Temporal annotation relies on web‑crawl timestamps, which serve as an upper bound on document creation dates. While this approach does not guarantee precise creation times, it provides a pragmatic, uniformly applicable signal across all languages, enabling the construction of comparable time bins with gaps of at least two years. The authors acknowledge the inherent noise (e.g., older documents appearing in later bins) but argue that the scale and multilingual coverage outweigh this limitation.

Language selection follows two criteria: (1) at least 0.5 M documents must be available in each time slice, and (2) a monolingual HPLT T5 encoder‑decoder model must exist for the language, as these models are needed to generate token‑level embeddings. This results in a curated set of 41 languages, listed with ISO codes and script information in the appendix.

For downstream LSCD experiments, the authors pre‑define a set of “target words” per language. Starting from the T5 vocabulary, they filter out sub‑word pieces, low‑frequency items, and non‑nouns/verbs/adjectives, retaining only words written in the language’s primary script. After lemmatization, each language ends up with an average of ~18,600 target lemmas.
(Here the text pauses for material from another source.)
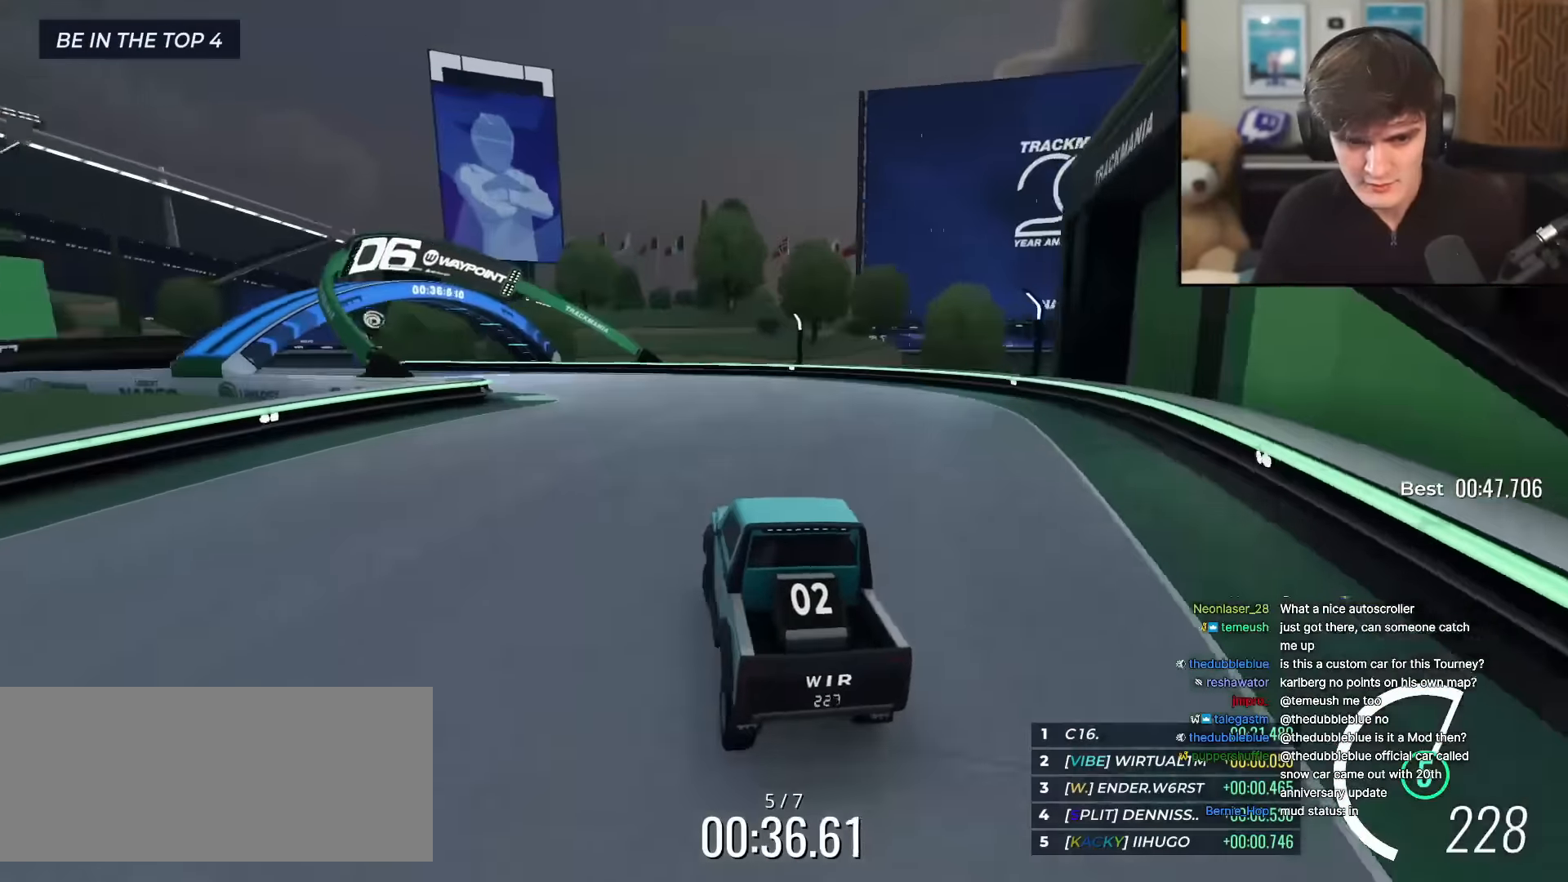
{"keys": ["up"], "events": [[67, "left", "down"], [150, "left", "up"], [200, "left", "down"], [350, "left", "up"], [384, "left", "down"], [484, "left", "up"]]}
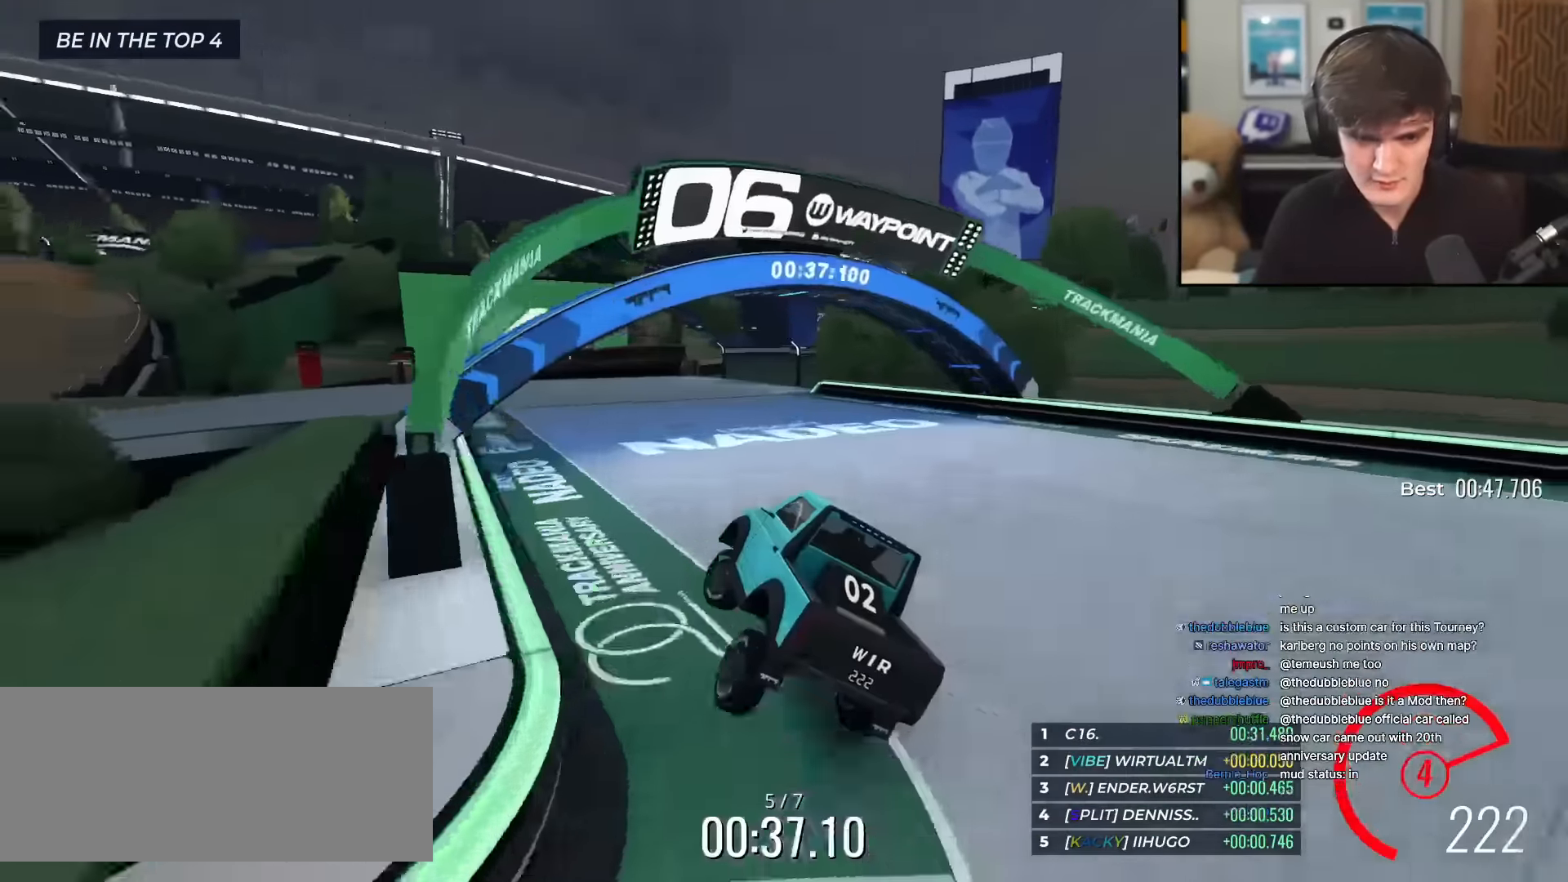
{"keys": ["left", "up"], "events": [[117, "left", "down"], [167, "left", "up"], [267, "left", "down"], [367, "left", "up"], [451, "left", "down"]]}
Four families of semantic representations are released for these targets:

1. Static word embeddings – SGNS (word2vec) models trained separately on each time slice (300‑dimensional, 50 k most frequent types). Vectors from periods 1 and 2 are aligned to period 3 using Procrustes, enabling direct cosine‑similarity comparisons across time.

2. Contextual token embeddings – Encoder outputs from three models: HPLT T5, XLM‑R, and HPLT GPT‑BERT. For each target, 1,000 random occurrences are embedded with T5, 100 with XLM‑R, and 100 with GPT‑BERT, providing rich contextualized representations for downstream distance‑based or clustering methods.

3. Lexical substitutes – Top‑15 substitute tokens generated via masked language modeling with GPT‑BERT (and also XLM‑R where vocabularies intersect). Substitutes are collected from 100 random occurrences per target, offering an alternative, sense‑oriented representation that has proven effective in recent LSCD benchmarks.

4. Frequency counts – Raw token frequencies per target across the three periods, facilitating frequency‑controlled analyses and serving as a simple baseline indicator of lexical change.

The authors demonstrate the utility of DHPLT through a sanity check on the English word “AI” (and its Spanish and Russian equivalents). Static embeddings reveal a clear semantic trajectory: early 2010s usage tied to video‑game characters, 2020‑2021 usage shifting toward chatbots and machine‑learning, and 2024‑present usage dominated by large language models and generative AI. Similar patterns appear in Spanish (“IA”) and Russian, confirming that the corpus captures real‑world semantic shifts despite the temporal noise inherent in crawl‑timestamp binning. Additional quantitative analyses using T5 embeddings (average pairwise distances) show that “AI” undergoes the largest change, while legal terms like “legislative” change minimally, aligning with intuitive expectations.

In conclusion, DHPLT fills a critical gap in LSCD research by providing (i) a multilingual, time‑stratified corpus of unprecedented scale, (ii) a suite of ready‑to‑use semantic representations (static, contextual, substitute‑based), and (iii) open‑source extraction pipelines and CC0‑licensed data. Researchers can immediately experiment with multilingual semantic change models, conduct long‑term dynamic studies, or adapt the pipeline to create custom time slices or target word lists. Limitations include the reliance on crawl timestamps (introducing potential temporal noise) and the exclusion of very low‑frequency or dialectal terms from the target set. Nonetheless, DHPLT represents a substantial resource that is likely to accelerate multilingual diachronic NLP and open new avenues for studying cultural and societal evolution through language.